La ministre des Transports Elisabeth Borne avait affirmé vendredi que le Perpignan-Rungis allait circuler « lundi ». « Très clairement, ce train roulera la semaine prochaine et il roulera aussi longtemps qu’il y aura des marchandises à transporter », avait-elle dit au quotidien Midi Libre, alors que les dernières commandes pour cette ligne s’achevaient vendredi.

« Le train roule aujourd’hui (lundi) comme tous les jours de la semaine, conformément aux engagements de la ministre des Transports et de la SNCF », a assuré le ministère lundi matin à l’AFP. « Personne ne souhaitait que cette ligne s’interrompe, la ligne n’est donc pas interrompue ».

Même discours à la SNCF: le train, qui transporte essentiellement des fruits et légumes primeurs venus d’Espagne et du Maroc, va rouler « cette semaine », six jours sur sept, a précisé le groupe ferroviaire.

La compagnie s’est en revanche dite incapable de préciser la nature — ou l’absence — du chargement de ce train de fret frigorifique, au cœur d’un bras de fer depuis mai, quand des responsables politiques avaient pointé le « contresens écologique » que représentait son remplacement par du transport routier, faute de contrats avec des clients chargeurs de marchandises.

« A partir du moment où les contrats avec les chargeurs ont expiré, si le train circule, ce sera à vide », avait estimé Thomas Portes lundi matin. « Déjà la semaine dernière, il a circulé à vide le lundi et le reste de la semaine il n’y avait que trois wagons chargés », avait-il affirmé à l’AFP. « La SNCF va le faire circuler à vide sur demande du gouvernement pour ne pas perdre la face », avait-il ajouté.

– « Une vraie supercherie » –

Selon une source proche du dossier, la direction de la SNCF reconnaît en interne qu' »elle fera circuler le train à vide cette semaine pour bien montrer que ce n’est pas elle qui bloque » ce dossier.

Le ministère a indiqué de son côté à l’AFP ne « pas avoir de précision sur les marchandises » transportées car « le contenu du chargement varie chaque jour ».

Une nouvelle réunion sur ce dossier est prévue mercredi à Perpignan pour « travailler sur la solution ferroviaire pérenne qui prendra le relais du train actuel », a confirmé le ministère.

La CGT-Cheminots, qui n’est « toujours pas » conviée à ce groupe de travail, sera reçue « avant la réunion par la DGITM » (direction générale des infrastructures, des transports et de la mer), a indiqué Laurent Brun.

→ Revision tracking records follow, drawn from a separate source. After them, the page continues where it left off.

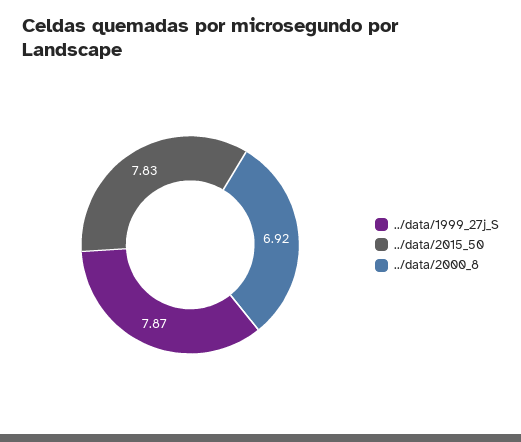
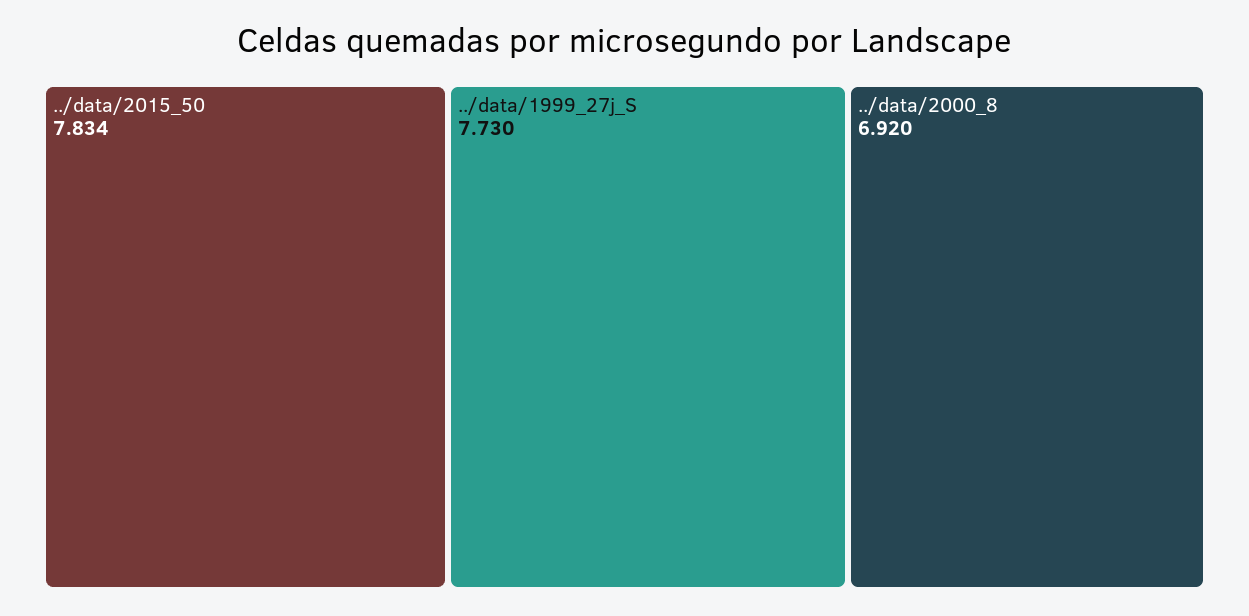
  {
-   "../data/1999_27j_S": 7.87,
+   "../data/1999_27j_S": 7.73,
    "../data/2015_50": 7.834,
    "../data/2000_8": 6.92
  }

Dans Les Échos vendredi, le groupe Primever, client de la ligne Perpignan-Rungis, avait dénoncé « une vraie supercherie », parce que « la SNCF nous annonce depuis des semaines que le train s’arrêtera le 12 juillet, et le 12 dans l’après-midi, on nous dit le contraire! »

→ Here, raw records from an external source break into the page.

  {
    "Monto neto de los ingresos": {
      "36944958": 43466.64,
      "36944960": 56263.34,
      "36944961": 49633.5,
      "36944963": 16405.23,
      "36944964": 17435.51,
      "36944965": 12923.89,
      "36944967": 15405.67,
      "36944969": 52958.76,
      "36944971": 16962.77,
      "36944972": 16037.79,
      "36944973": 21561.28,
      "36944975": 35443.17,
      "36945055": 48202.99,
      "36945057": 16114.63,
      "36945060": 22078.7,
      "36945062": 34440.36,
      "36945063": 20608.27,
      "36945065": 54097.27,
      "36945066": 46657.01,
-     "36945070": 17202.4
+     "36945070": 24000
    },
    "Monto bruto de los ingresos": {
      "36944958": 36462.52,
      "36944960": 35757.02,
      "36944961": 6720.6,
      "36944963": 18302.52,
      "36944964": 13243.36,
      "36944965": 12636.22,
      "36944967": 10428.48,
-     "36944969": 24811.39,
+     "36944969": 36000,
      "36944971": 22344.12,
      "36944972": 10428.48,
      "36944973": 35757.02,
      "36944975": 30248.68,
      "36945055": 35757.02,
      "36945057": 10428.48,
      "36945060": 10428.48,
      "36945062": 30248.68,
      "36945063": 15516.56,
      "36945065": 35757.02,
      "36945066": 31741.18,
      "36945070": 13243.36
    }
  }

Selon plusieurs sources, une « offre technique et tarifaire a été faite » aux clients du train.

En mai, la SNCF avait proposé de prolonger cette ligne de wagons frigorifiques jusqu’à la fin de l’année, « échéance au-delà de laquelle les wagons seraient hors d’usage », leur vétusté et le coût de leur remplacement étant à l’origine du problème. Elle a proposé à ses clients de remplacer les vieux wagons par des conteneurs frigorifiques transportés sur des trains.